Наложницы. Гарем Каддафи | страница 2
Мои коллеги-мужчины, которые следили за восстанием от Бенгази до Сирта, признались мне, что лишь изредка встречали их — тени, закутанные в черные платки, — и что ливийские повстанцы упорно запрещали им общаться со своими матерями, женами или сестрами. «Может быть, тебе больше повезет!» — говорили они мне с усмешкой, убежденные в том, что в этой стране история не может быть написана женщиной. В первом они не ошиблись. Будучи женщиной и журналисткой, даже в самых консервативных странах я пользовалась большим преимуществом, имея доступ ко всему обществу, а не только к его мужской половине. Мне хватило всего нескольких дней со множеством встреч, чтобы понять: роль женщины в ливийской революции была не просто важной — она была решающей. «Женщины, — сказал мне один из руководителей мятежников, — организовали секретную повстанческую армию». Они поддерживали, кормили, скрывали, перевозили, лечили, снабжали, информировали повстанцев. Они обратили в наличные средства недвижимость, чтобы купить оружие, шпионили за силами Каддафи в пользу НАТО, похитили тонны медикаментов, в том числе и из госпиталя, которым управляла приемная дочь Муаммара Каддафи (да, та самая, которую ложно объявили мертвой после бомбардировки американцами его резиденции в 1986 г.). Они подвергались безумным рискам: быть арестованными, подвергнуться пыткам, быть изнасилованными. Ведь изнасилование — рассматриваемое в Ливии как тягчайшее из преступлений — стало повсеместной практикой и было объявлено оружием войны. Они душой и телом отдались этой революции. Взбешенные, ошеломленные, героические. «Это правда, что женщины имели личные счеты с Полковником», — призналась мне одна из них.
Личные счеты… Я не сразу поняла значение этих слов. Разве не весь ливийский народ, который терпел его четыре десятка лет, в конце концов предъявил личный счет деспоту? Лишение прав и свобод, кровавые репрессии оппозиционеров, ухудшение систем здравоохранения и образования, бедственное состояние отраслей инфраструктуры, обнищание народа, падение культуры, расхищение доходов от нефти, изоляция на мировой арене… Почему эти «личные счеты» касаются женщин? Разве автор «Зеленой книги»[2] не кричал без умолку о равенстве мужчин и женщин?

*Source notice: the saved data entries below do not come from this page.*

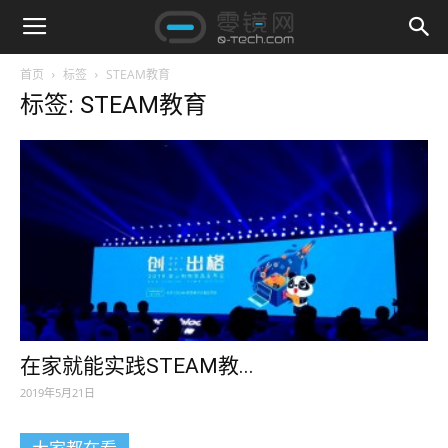
首页
标签
STEAM教育
标签: STEAM教育
在家就能实践STEAM教...
2019年5月21日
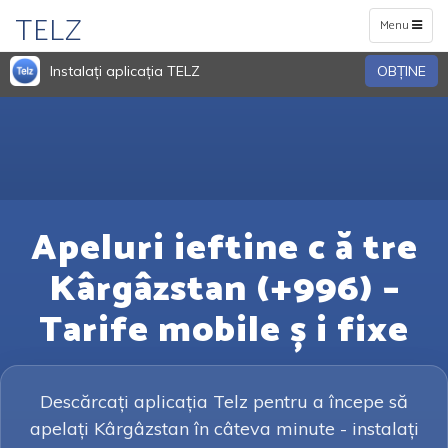
TELZ
Toggle
Menu
navigation
Instalați aplicația TELZ
OBŢINE
Apeluri ieftine c ă tre
Kârgâzstan (+996) –
Tarife mobile ș i fixe
Descărcați aplicația Telz pentru a începe să
apelați Kârgâzstan în câteva minute - instalați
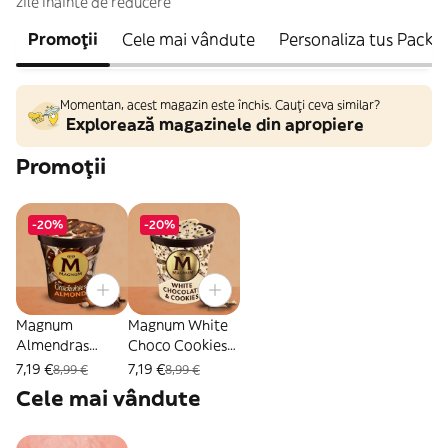
zile înainte de reducere
Promoții
Cele mai vândute
Personaliza tus Packs
Momentan, acest magazin este închis. Cauți ceva similar?
Explorează magazinele din apropiere
Promoții
-20%
-20%
Magnum
Magnum White
Almendras
Choco Cookies
(440ml)
(440ml)
7,19 €
7,19 €
8,99 €
8,99 €
Cele mai vândute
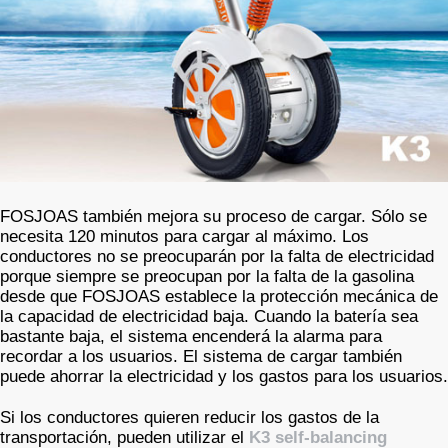
FOSJOAS también mejora su proceso de cargar. Sólo se
necesita 120 minutos para cargar al máximo. Los
conductores no se preocuparán por la falta de electricidad
porque siempre se preocupan por la falta de la gasolina
desde que FOSJOAS establece la protección mecánica de
la capacidad de electricidad baja. Cuando la batería sea
bastante baja, el sistema encenderá la alarma para
recordar a los usuarios. El sistema de cargar también
puede ahorrar la electricidad y los gastos para los usuarios.
Si los conductores quieren reducir los gastos de la
transportación, pueden utilizar el
K3 self-balancing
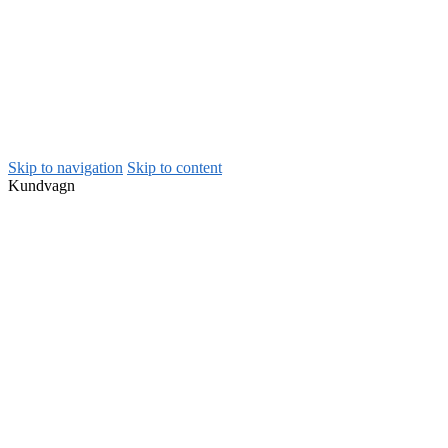
Skip to navigation
Skip to content
Kundvagn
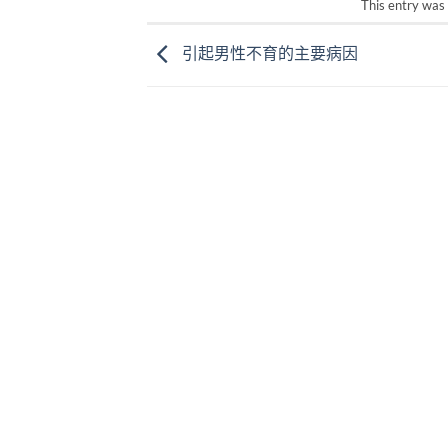
This entry was
引起男性不育的主要病因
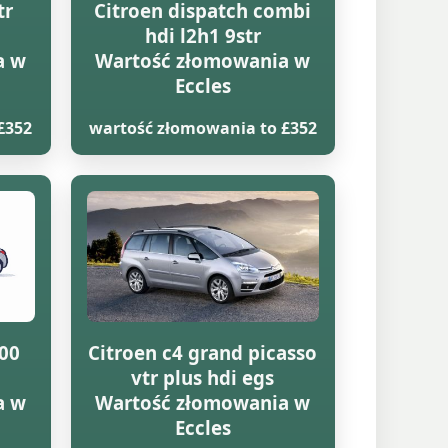
tr
Citroen dispatch combi
hdi l2h1 9str
a w
Wartość złomowania w
Eccles
£352
wartość złomowania to £352
000
Citroen c4 grand picasso
vtr plus hdi egs
a w
Wartość złomowania w
Eccles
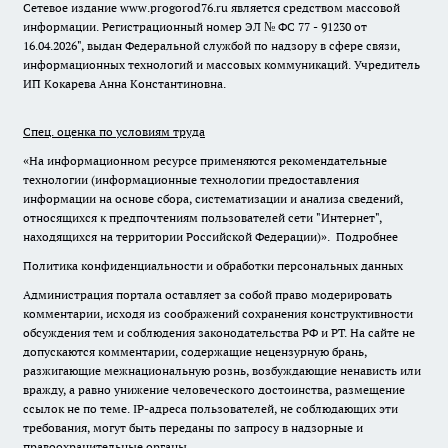
Сетевое издание www.progorod76.ru является средством массовой
информации. Регистрационный номер ЭЛ № ФС 77 - 91230 от
16.04.2026", выдан Федеральной службой по надзору в сфере связи,
информационных технологий и массовых коммуникаций. Учредитель
ИП Кокарева Анна Константиновна.
Спец. оценка по условиям труда
«На информационном ресурсе применяются рекомендательные
технологии (информационные технологии предоставления
информации на основе сбора, систематизации и анализа сведений,
относящихся к предпочтениям пользователей сети "Интернет",
находящихся на территории Российской Федерации)».
Подробнее
Политика конфиденциальности и обработки персональных данных
Администрация портала оставляет за собой право модерировать
комментарии, исходя из соображений сохранения конструктивности
обсуждения тем и соблюдения законодательства РФ и РТ. На сайте не
допускаются комментарии, содержащие нецензурную брань,
разжигающие межнациональную рознь, возбуждающие ненависть или
вражду, а равно унижение человеческого достоинства, размещение
ссылок не по теме. IP-адреса пользователей, не соблюдающих эти
требования, могут быть переданы по запросу в надзорные и
правоохранительные органы.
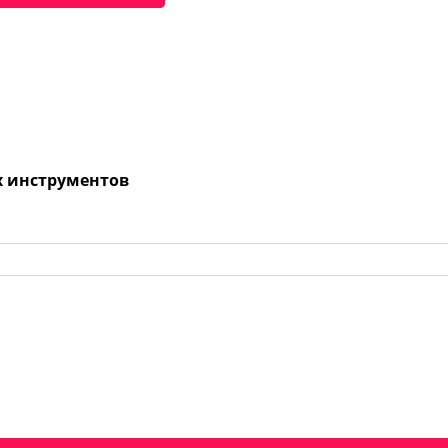
х инструментов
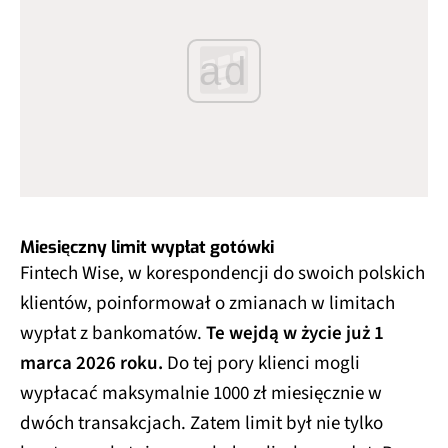
ad
Miesięczny limit wypłat gotówki
Fintech Wise, w korespondencji do swoich polskich
klientów, poinformował o zmianach w limitach
wypłat z bankomatów.
Te wejdą w życie już 1
marca 2026 roku.
Do tej pory klienci mogli
wypłacać maksymalnie 1000 zł miesięcznie w
dwóch transakcjach. Zatem limit był nie tylko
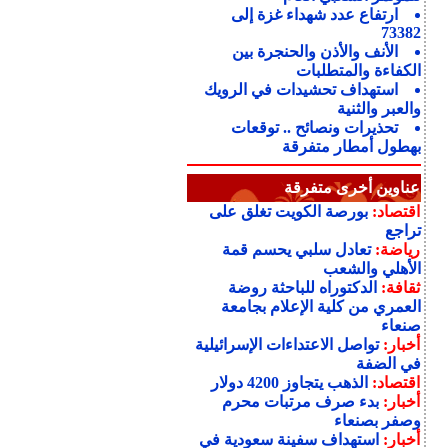
ارتفاع عدد شهداء غزة إلى
73382
الأنف والأذن والحنجرة بين
الكفاءة والمتطلبات
استهداف تحشيدات في الرويك
والعبر والثنية
تحذيرات ونصائح .. توقعات
بهطول أمطار متفرقة
عناوين أخرى متفرقة
اقتصاد:
بورصة الكويت تغلق على
تراجع
رياضة:
تعادل سلبي يحسم قمة
الأهلي والشعب
ثقافة:
الدكتوراه للباحثة روضة
العمري من كلية الإعلام بجامعة
صنعاء
أخبار:
تواصل الاعتداءات الإسرائيلية
في الضفة
اقتصاد:
الذهب يتجاوز 4200 دولار
أخبار:
بدء صرف مرتبات محرم
وصفر بصنعاء
أخبار:
استهداف سفينة سعودية في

Разве он не выставлял себя ярым защитником женщин, подняв брачный возраст до двадцати лет, отвергнув полигамию и другие злоупотребления патриархального общества, даровав больше прав разведенным женщинам, чем в большинстве мусульманских стран, и открыв для слушательниц всего мира Женскую военную академию? «Вздор, лицемерие, маскарад! — скажет мне позже одна знаменитая женщина-юрист. — Мы все были его потенциальными жертвами».